“Boomer candy” is an industry term for defensive ETFs built with older investors in mind. These funds prioritize capital preservation, lower volatility, and steady income over high-octane growth. They cater to those with lower risk tolerance who still want their money working for them without the wild swings of the stock market.
This isn’t your classic 60% stocks and 40% bonds portfolio, which got hit almost as hard as all-equity portfolios in 2022. Both stocks and bonds fell together as inflation and rising interest rates wrecked the usual diversification play. Boomer candy ETFs are more sophisticated…and pricier.
Now, I’m not including defined outcome or buffer ETFs here. These products tend to be advisor-focused tools, not DIY-friendly solutions. There’s a heavy behavioural component involved, and many retail investors struggle to grasp how the holding period affects the downside protection. The mechanics are often misunderstood.
Instead, I’m focusing on more evergreen strategies. These ETFs don’t promise a set level of downside protection at a specific date. They typically use ongoing hedging techniques, often involving options or other derivatives, to manage risk dynamically and keep volatility in check. Here are two that don’t suck or cost you an arm and a leg.
1. JPMorgan Hedged Equity Laddered Overlay ETF (HELO)
JPMorgan Hedged Equity Laddered Overlay ETF (NYSE:) is what happens when you take the long-running (JHEQX) mutual fund, remove the $1 million minimum, drop the fees a bit, and wrap it in an ETF. Same team, same strategy.
You’re starting with an portfolio and layering on a series of protective put spreads. That means buying puts about 5% out of the money and selling puts 20% out. The goal is to give you a soft cushion during moderate drawdowns, roughly between 5% and 20%. You’ll still feel the first 5%of pain, and you’re on your own after 20%, but anything in between is where the hedge kicks in.
Problem is, buying protection costs money. And selling the 20% out of the money puts doesn’t fully cover the cost of the hedge. So, the portfolio also sells calls to bring in some premium. Those calls are usually 3% to 6% above the market, which caps your upside a bit.
That combination of downside hedge plus capped upside is what makes this work as a risk-adjusted return play, not a growth-at-all-costs strategy. Historical performance lines up with that goal.
Compared to , HELO lagged on returns but had less than half the volatility and a smaller drawdown. It even outperformed a traditional 60/40 portfolio on drawdown and volatility while giving up a bit on total return. The Sharpe ratios are nearly identical, and the beta is way lower at just 0.47.
That means fewer big swings and less stomach-churning during market drops. April 2025’s tariff tantrum was a good stress test across the board, and HELO held up better than both SPY and on the downside capture.
It’s also cheaper and more accessible than JHEQX. HELO charges 0.50% compared to 0.57% for the mutual fund and trades around $63 a share with decent volume.

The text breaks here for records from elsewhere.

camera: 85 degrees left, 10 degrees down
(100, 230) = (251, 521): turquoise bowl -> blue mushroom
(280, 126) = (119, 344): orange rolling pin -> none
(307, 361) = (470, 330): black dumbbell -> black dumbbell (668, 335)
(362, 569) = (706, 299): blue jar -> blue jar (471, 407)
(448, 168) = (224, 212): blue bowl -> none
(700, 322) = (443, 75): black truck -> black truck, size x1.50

No confusing resets or buffers, just a rules-based options overlay you can stick with. This is boomer candy done right.
2. Simplify Hedged Equity ETF (HEQT)
Simplify Hedged Equity ETF (NYSE:) follows the same basic hedged equity playbook as HELO, but with a few key differences. It starts with a broad S&P 500 exposure, delivered through an iShares ETF, and layers on a put spread collar to manage risk.
That means a slightly out-of-the-money long put, a deeper out-of-the-money short put, and a short call that caps some of the upside. All of this is done using a laddered structure, with options staggered to expire across three consecutive months.
The ladder is what separates this from defined outcome funds. Those products require you to enter at a specific date and hold to maturity. Miss your entry window and the whole structure can break down.
HEQT’s laddered approach smooths that timing risk. You don’t have to worry about rebalancing luck or whether your protection is active when markets drop. It’s always rolling, always live.
Compared to SPY, HEQT underperformed by a couple of points annualized since 2022. But the ride was smoother. Max drawdown was less than half, volatility was under 9%, and the beta came in at just 0.43. HEQT also posted a much better outcome than a 60/40 blend, which saw a –21.5% drawdown and had the lowest risk-adjusted returns of the group.
HEQT is also slightly cheaper than HELO. The gross expense ratio is 0.54%, but the net is 0.44% after waivers. For a fully active options-based hedged equity strategy, that’s solid value.
This isn’t a case of picking a winner though. There’s no reason you can’t hold both HEQT and HELO. You can diversify by process and by team. Even the same strategy, applied slightly differently, can improve outcomes when used together.